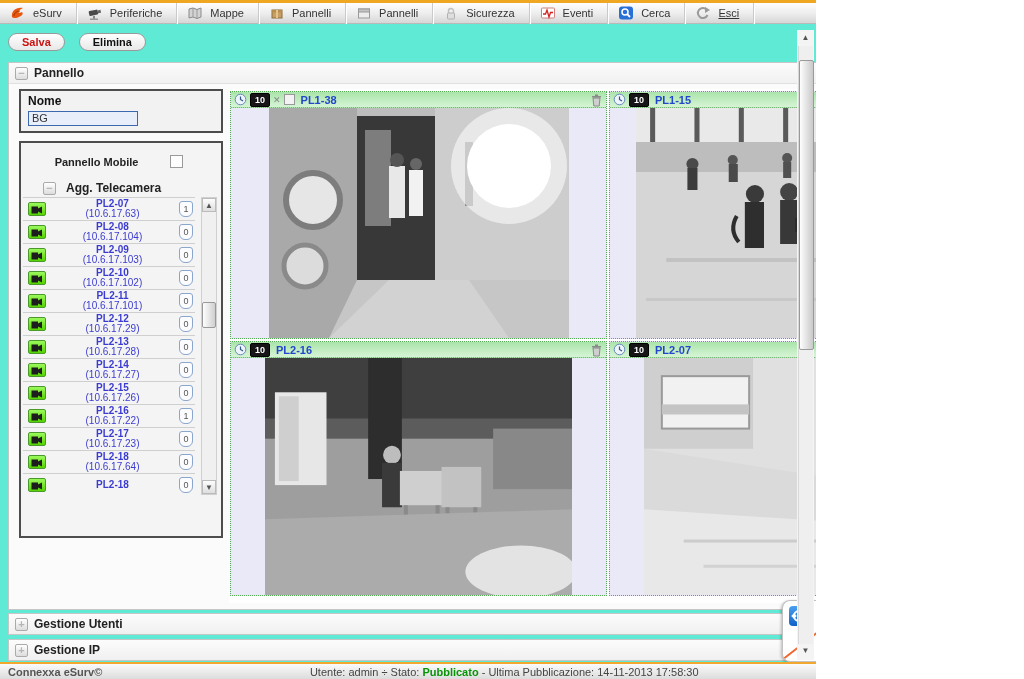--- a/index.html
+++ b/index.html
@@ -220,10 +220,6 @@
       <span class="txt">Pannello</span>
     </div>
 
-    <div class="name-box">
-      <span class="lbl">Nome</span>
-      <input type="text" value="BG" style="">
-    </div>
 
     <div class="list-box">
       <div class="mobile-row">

+---+

_TASK_.
Copy out all the data exactly; skip the pictures.

_TASK OUTPUT_.
--- a/index.html
+++ b/index.html
@@ -220,10 +220,6 @@
       <span class="txt">Pannello</span>
     </div>
 
-    <div class="name-box">
-      <span class="lbl">Nome</span>
-      <input type="text" value="BG" style="">
-    </div>
 
     <div class="list-box">
       <div class="mobile-row">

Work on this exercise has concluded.